▸ Your objective
Each entry below must be repeated exactly, with pictures left out.
[Recorded data Boundary: Start]
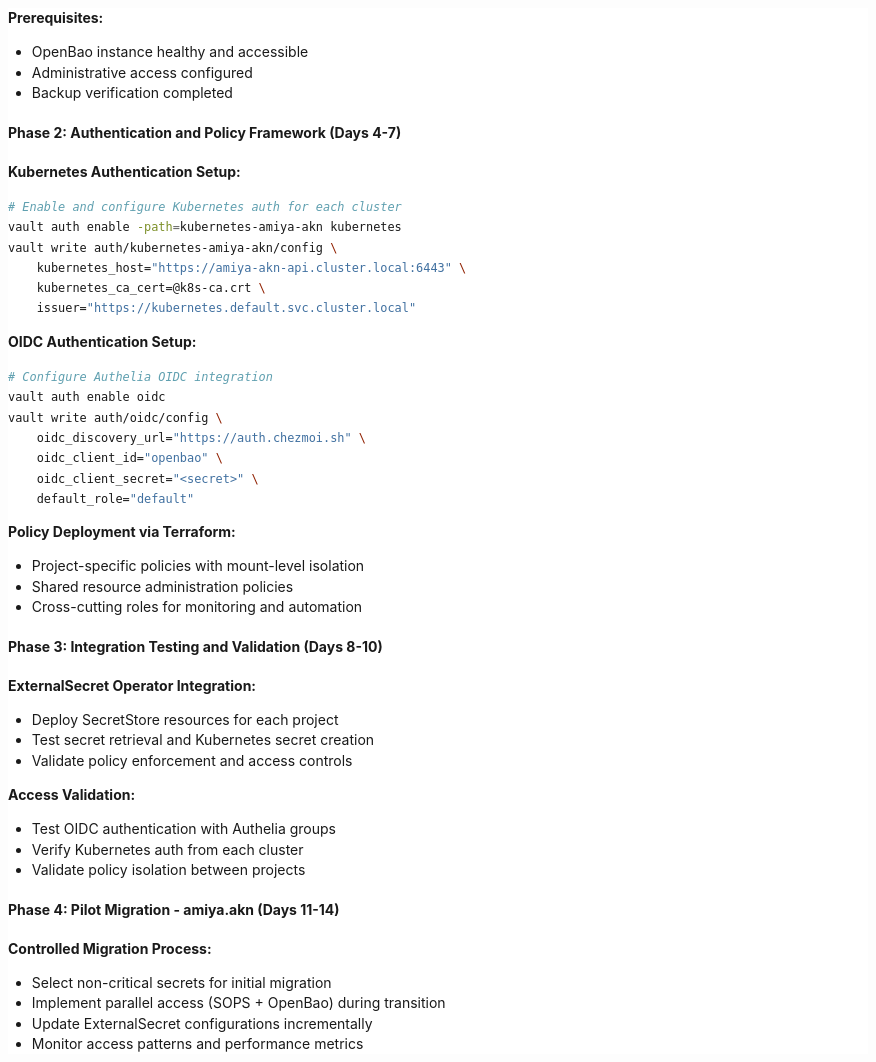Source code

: **Prerequisites:**

* OpenBao instance healthy and accessible
* Administrative access configured
* Backup verification completed

#### Phase 2: Authentication and Policy Framework (Days 4-7)

**Kubernetes Authentication Setup:**

```bash
# Enable and configure Kubernetes auth for each cluster
vault auth enable -path=kubernetes-amiya-akn kubernetes
vault write auth/kubernetes-amiya-akn/config \
    kubernetes_host="https://amiya-akn-api.cluster.local:6443" \
    kubernetes_ca_cert=@k8s-ca.crt \
    issuer="https://kubernetes.default.svc.cluster.local"
```

**OIDC Authentication Setup:**

```bash
# Configure Authelia OIDC integration
vault auth enable oidc
vault write auth/oidc/config \
    oidc_discovery_url="https://auth.chezmoi.sh" \
    oidc_client_id="openbao" \
    oidc_client_secret="<secret>" \
    default_role="default"
```

**Policy Deployment via Terraform:**

* Project-specific policies with mount-level isolation
* Shared resource administration policies
* Cross-cutting roles for monitoring and automation

#### Phase 3: Integration Testing and Validation (Days 8-10)

**ExternalSecret Operator Integration:**

* Deploy SecretStore resources for each project
* Test secret retrieval and Kubernetes secret creation
* Validate policy enforcement and access controls

**Access Validation:**

* Test OIDC authentication with Authelia groups
* Verify Kubernetes auth from each cluster
* Validate policy isolation between projects

#### Phase 4: Pilot Migration - amiya.akn (Days 11-14)

**Controlled Migration Process:**

* Select non-critical secrets for initial migration
* Implement parallel access (SOPS + OpenBao) during transition
* Update ExternalSecret configurations incrementally
* Monitor access patterns and performance metrics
[Recorded data Boundary: End]
▸ Response to this task
Source code

: **Prerequisites:**

* OpenBao instance healthy and accessible
* Administrative access configured
* Backup verification completed

#### Phase 2: Authentication and Policy Framework (Days 4-7)

**Kubernetes Authentication Setup:**

```bash
# Enable and configure Kubernetes auth for each cluster
vault auth enable -path=kubernetes-amiya-akn kubernetes
vault write auth/kubernetes-amiya-akn/config \
    kubernetes_host="https://amiya-akn-api.cluster.local:6443" \
    kubernetes_ca_cert=@k8s-ca.crt \
    issuer="https://kubernetes.default.svc.cluster.local"
```

**OIDC Authentication Setup:**

```bash
# Configure Authelia OIDC integration
vault auth enable oidc
vault write auth/oidc/config \
    oidc_discovery_url="https://auth.chezmoi.sh" \
    oidc_client_id="openbao" \
    oidc_client_secret="<secret>" \
    default_role="default"
```

**Policy Deployment via Terraform:**

* Project-specific policies with mount-level isolation
* Shared resource administration policies
* Cross-cutting roles for monitoring and automation

#### Phase 3: Integration Testing and Validation (Days 8-10)

**ExternalSecret Operator Integration:**

* Deploy SecretStore resources for each project
* Test secret retrieval and Kubernetes secret creation
* Validate policy enforcement and access controls

**Access Validation:**

* Test OIDC authentication with Authelia groups
* Verify Kubernetes auth from each cluster
* Validate policy isolation between projects

#### Phase 4: Pilot Migration - amiya.akn (Days 11-14)

**Controlled Migration Process:**

* Select non-critical secrets for initial migration
* Implement parallel access (SOPS + OpenBao) during transition
* Update ExternalSecret configurations incrementally
* Monitor access patterns and performance metrics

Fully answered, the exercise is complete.